→ **Problem statement**: Copy out the part of the listing that opens with the line containing "common name: Trailing st. john's-wort" and closes with the line containing "genus: Ryania", both of those lines included.

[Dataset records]
* start *

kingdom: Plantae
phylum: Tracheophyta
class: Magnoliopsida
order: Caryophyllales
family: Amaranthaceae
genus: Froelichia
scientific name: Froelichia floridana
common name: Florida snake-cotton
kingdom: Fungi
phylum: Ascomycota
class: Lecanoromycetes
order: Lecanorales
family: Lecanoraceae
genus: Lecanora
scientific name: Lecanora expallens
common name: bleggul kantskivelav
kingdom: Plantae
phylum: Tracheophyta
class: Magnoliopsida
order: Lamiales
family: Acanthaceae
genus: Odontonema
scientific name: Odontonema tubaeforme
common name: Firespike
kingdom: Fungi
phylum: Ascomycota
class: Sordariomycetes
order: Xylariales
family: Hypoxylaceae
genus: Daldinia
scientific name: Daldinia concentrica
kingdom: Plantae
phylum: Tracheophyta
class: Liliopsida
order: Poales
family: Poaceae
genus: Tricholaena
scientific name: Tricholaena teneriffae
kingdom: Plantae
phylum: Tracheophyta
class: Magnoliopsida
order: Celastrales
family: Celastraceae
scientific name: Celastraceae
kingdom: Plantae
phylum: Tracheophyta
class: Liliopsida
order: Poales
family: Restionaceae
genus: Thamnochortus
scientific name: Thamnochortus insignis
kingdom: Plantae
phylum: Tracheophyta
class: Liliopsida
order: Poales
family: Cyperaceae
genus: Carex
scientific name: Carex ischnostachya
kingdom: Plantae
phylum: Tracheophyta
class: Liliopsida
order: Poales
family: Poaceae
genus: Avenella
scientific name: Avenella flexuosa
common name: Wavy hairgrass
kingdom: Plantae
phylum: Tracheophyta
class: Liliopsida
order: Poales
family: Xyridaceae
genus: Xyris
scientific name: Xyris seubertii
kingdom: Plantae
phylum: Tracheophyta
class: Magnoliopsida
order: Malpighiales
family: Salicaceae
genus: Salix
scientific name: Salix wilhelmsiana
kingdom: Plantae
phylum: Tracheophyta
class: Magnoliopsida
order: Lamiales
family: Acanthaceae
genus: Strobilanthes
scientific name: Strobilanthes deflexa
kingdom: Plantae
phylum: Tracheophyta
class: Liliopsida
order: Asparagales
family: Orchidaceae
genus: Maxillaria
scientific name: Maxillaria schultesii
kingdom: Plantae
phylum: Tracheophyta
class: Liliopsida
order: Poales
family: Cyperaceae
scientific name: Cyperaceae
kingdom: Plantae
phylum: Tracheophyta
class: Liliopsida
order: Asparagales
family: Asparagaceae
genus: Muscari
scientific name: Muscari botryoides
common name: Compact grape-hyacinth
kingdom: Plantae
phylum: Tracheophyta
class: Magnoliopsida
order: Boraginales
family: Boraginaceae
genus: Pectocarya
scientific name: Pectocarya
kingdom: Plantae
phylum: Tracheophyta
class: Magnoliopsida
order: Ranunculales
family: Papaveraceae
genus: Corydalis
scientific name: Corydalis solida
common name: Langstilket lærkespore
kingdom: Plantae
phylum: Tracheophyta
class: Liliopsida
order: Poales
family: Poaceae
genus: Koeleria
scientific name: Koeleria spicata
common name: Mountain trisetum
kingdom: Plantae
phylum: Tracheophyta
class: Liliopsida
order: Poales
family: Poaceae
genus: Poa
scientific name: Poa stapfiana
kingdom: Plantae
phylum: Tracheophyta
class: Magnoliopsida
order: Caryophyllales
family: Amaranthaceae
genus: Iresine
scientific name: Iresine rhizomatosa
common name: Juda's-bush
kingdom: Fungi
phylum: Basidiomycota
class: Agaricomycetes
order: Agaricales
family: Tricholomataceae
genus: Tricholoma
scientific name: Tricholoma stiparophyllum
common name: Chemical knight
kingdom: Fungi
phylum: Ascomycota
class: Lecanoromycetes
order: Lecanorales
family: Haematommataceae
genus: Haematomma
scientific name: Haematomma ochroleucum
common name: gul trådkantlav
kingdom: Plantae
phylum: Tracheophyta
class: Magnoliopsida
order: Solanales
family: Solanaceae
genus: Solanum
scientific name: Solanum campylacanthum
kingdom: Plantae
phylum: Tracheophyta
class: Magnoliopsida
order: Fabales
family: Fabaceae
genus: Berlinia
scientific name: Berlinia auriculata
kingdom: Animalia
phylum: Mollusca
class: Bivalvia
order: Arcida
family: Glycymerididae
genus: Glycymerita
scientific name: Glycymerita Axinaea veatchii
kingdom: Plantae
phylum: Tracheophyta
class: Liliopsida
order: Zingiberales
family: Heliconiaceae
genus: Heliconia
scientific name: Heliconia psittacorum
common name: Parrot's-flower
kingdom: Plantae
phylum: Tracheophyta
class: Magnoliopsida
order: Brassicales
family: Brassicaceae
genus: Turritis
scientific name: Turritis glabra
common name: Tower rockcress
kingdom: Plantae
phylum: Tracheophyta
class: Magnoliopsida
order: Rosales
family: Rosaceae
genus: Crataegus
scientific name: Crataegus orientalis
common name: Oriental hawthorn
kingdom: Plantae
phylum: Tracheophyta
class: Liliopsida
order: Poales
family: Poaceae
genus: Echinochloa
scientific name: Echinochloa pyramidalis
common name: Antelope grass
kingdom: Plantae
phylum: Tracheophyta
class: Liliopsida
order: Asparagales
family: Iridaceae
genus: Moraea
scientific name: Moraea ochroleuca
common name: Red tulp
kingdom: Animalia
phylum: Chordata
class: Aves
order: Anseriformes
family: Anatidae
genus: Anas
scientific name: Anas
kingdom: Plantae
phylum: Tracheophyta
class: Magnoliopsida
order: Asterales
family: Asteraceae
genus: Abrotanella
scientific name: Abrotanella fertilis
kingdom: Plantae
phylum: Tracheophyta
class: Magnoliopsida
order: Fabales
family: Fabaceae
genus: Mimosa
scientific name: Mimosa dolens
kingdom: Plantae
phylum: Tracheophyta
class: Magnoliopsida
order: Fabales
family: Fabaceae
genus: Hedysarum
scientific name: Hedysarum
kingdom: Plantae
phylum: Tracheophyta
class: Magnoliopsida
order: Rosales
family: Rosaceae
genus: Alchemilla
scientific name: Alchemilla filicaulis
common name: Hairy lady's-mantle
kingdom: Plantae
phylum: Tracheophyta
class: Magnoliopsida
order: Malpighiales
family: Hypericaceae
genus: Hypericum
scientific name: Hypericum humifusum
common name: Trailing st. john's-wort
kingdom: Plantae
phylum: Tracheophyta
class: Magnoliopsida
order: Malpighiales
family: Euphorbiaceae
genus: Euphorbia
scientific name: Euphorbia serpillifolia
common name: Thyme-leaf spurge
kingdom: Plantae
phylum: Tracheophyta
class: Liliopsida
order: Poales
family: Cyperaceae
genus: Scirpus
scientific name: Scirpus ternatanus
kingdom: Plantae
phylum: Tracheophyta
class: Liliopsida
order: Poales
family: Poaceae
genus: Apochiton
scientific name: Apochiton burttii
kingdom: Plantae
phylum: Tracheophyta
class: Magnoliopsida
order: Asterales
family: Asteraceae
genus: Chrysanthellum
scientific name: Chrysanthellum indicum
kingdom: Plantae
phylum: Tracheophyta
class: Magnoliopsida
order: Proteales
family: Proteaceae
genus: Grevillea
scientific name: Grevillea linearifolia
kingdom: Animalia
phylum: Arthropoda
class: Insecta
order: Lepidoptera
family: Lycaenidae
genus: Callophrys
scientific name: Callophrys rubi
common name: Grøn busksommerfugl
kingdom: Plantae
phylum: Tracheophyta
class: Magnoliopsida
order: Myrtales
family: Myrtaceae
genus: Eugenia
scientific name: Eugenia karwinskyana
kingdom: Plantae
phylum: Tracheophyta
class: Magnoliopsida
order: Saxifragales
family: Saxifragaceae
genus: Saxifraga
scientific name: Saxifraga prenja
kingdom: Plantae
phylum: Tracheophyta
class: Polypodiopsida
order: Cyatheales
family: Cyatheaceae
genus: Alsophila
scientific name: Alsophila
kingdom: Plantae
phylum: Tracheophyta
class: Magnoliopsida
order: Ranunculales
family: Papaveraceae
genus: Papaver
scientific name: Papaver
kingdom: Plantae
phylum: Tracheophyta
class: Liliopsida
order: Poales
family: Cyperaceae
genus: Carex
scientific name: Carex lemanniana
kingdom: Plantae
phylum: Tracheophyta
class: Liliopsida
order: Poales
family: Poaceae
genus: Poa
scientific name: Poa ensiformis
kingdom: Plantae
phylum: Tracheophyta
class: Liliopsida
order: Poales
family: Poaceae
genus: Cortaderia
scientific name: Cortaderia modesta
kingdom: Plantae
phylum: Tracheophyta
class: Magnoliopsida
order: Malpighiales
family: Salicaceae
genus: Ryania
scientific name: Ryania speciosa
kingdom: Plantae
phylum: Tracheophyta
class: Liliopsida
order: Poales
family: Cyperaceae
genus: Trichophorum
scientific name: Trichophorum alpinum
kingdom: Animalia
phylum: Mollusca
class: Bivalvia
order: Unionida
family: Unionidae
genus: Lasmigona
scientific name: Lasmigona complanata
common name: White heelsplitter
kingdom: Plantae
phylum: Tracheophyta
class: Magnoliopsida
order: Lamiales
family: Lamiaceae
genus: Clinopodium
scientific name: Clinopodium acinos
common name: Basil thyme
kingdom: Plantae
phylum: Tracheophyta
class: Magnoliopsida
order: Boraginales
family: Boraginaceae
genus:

* end *

→ **Answer for the task**:
common name: Trailing st. john's-wort
kingdom: Plantae
phylum: Tracheophyta
class: Magnoliopsida
order: Malpighiales
family: Euphorbiaceae
genus: Euphorbia
scientific name: Euphorbia serpillifolia
common name: Thyme-leaf spurge
kingdom: Plantae
phylum: Tracheophyta
class: Liliopsida
order: Poales
family: Cyperaceae
genus: Scirpus
scientific name: Scirpus ternatanus
kingdom: Plantae
phylum: Tracheophyta
class: Liliopsida
order: Poales
family: Poaceae
genus: Apochiton
scientific name: Apochiton burttii
kingdom: Plantae
phylum: Tracheophyta
class: Magnoliopsida
order: Asterales
family: Asteraceae
genus: Chrysanthellum
scientific name: Chrysanthellum indicum
kingdom: Plantae
phylum: Tracheophyta
class: Magnoliopsida
order: Proteales
family: Proteaceae
genus: Grevillea
scientific name: Grevillea linearifolia
kingdom: Animalia
phylum: Arthropoda
class: Insecta
order: Lepidoptera
family: Lycaenidae
genus: Callophrys
scientific name: Callophrys rubi
common name: Grøn busksommerfugl
kingdom: Plantae
phylum: Tracheophyta
class: Magnoliopsida
order: Myrtales
family: Myrtaceae
genus: Eugenia
scientific name: Eugenia karwinskyana
kingdom: Plantae
phylum: Tracheophyta
class: Magnoliopsida
order: Saxifragales
family: Saxifragaceae
genus: Saxifraga
scientific name: Saxifraga prenja
kingdom: Plantae
phylum: Tracheophyta
class: Polypodiopsida
order: Cyatheales
family: Cyatheaceae
genus: Alsophila
scientific name: Alsophila
kingdom: Plantae
phylum: Tracheophyta
class: Magnoliopsida
order: Ranunculales
family: Papaveraceae
genus: Papaver
scientific name: Papaver
kingdom: Plantae
phylum: Tracheophyta
class: Liliopsida
order: Poales
family: Cyperaceae
genus: Carex
scientific name: Carex lemanniana
kingdom: Plantae
phylum: Tracheophyta
class: Liliopsida
order: Poales
family: Poaceae
genus: Poa
scientific name: Poa ensiformis
kingdom: Plantae
phylum: Tracheophyta
class: Liliopsida
order: Poales
family: Poaceae
genus: Cortaderia
scientific name: Cortaderia modesta
kingdom: Plantae
phylum: Tracheophyta
class: Magnoliopsida
order: Malpighiales
family: Salicaceae
genus: Ryania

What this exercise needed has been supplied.